Pin versions with a lockfile and use the strict install command (npm ci, not npm install) in CI so builds are reproducible and a swapped tarball cannot slip in. Scan the full tree against vulnerability databases so you learn about a critical flaw in a transitive package before an attacker does — this is exactly what software composition analysis does, and the good tools go further by telling you whether the vulnerable code is actually reachable from your application, so you fix what matters instead of chasing every advisory. Keep dependencies reasonably current, because a wildly out-of-date tree accumulates known vulnerabilities that are trivial to exploit. And prune what you do not use; a dependency you no longer need is pure risk with no benefit. These habits form the core of practical dependency management training.
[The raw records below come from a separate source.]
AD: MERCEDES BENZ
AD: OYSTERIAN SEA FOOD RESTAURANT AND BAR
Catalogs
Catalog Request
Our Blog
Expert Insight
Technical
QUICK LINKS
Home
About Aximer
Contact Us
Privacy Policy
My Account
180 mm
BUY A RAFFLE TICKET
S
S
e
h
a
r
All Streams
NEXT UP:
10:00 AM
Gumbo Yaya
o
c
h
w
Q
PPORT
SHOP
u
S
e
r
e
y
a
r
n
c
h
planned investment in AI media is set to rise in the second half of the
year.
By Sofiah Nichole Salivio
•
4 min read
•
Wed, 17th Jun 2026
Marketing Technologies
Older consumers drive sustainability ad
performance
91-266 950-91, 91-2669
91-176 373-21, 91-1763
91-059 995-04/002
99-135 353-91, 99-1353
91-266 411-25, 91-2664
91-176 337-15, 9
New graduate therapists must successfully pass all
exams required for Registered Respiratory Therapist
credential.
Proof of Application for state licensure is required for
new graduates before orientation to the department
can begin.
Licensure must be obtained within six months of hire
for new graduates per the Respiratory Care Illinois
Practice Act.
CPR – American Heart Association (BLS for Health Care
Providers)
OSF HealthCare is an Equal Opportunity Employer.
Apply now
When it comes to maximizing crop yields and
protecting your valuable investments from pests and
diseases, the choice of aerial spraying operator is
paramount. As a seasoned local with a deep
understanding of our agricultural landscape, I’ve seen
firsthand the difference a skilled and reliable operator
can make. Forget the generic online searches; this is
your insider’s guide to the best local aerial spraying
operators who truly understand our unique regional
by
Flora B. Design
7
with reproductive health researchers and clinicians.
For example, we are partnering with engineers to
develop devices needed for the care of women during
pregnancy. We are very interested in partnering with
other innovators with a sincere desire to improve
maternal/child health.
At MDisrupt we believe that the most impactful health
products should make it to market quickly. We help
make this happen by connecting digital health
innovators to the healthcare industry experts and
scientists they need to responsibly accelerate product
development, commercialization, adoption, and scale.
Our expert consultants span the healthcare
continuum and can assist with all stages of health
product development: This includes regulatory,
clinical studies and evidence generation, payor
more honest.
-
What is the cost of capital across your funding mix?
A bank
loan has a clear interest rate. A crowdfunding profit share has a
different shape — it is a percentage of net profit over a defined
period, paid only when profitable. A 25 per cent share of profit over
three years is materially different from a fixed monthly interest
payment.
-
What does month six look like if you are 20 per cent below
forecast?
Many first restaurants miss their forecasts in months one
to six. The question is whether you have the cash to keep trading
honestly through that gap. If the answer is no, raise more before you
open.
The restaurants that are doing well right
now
Does more dependencies always mean more risk?
More dependencies mean more surface, but the relationship is about awareness, not raw count. A large, well-inventoried, actively maintained tree that you scan and update is far safer than a small one you never look at. The danger is not that you use other people's code — that is unavoidable and usually correct — but that you use it without knowing what is in the tree, whether it is maintained, and whether it carries known flaws. The meaning of dependencies, in the end, is a trade: you get speed and reuse, and you take on the responsibility of knowing and managing what you brought in.
FAQ
What does "dependencies" mean in programming?
A dependency is external code — a library, package, module, or framework — that your project needs in order to build or run. Declaring a dependency tells your package manager to fetch that code and include it in your application.
What is the difference between direct and transitive dependencies?
A direct dependency is one you explicitly listed in your manifest. A transitive dependency is one pulled in automatically because a direct dependency (or another transitive one) requires it. Most of your dependency tree is usually transitive.
Why are transitive dependencies a security concern?
They run in your application just like direct ones but are invisible in your manifest, so vulnerabilities buried several levels deep are easy to miss. Most dependency-related supply chain risk lives in the transitive layer.
How many dependencies is too many?
There is no fixed number. What matters is whether you have visibility into the full tree, keep it updated, and scan it for known vulnerabilities. A large tree you manage well is safer than a small one you ignore.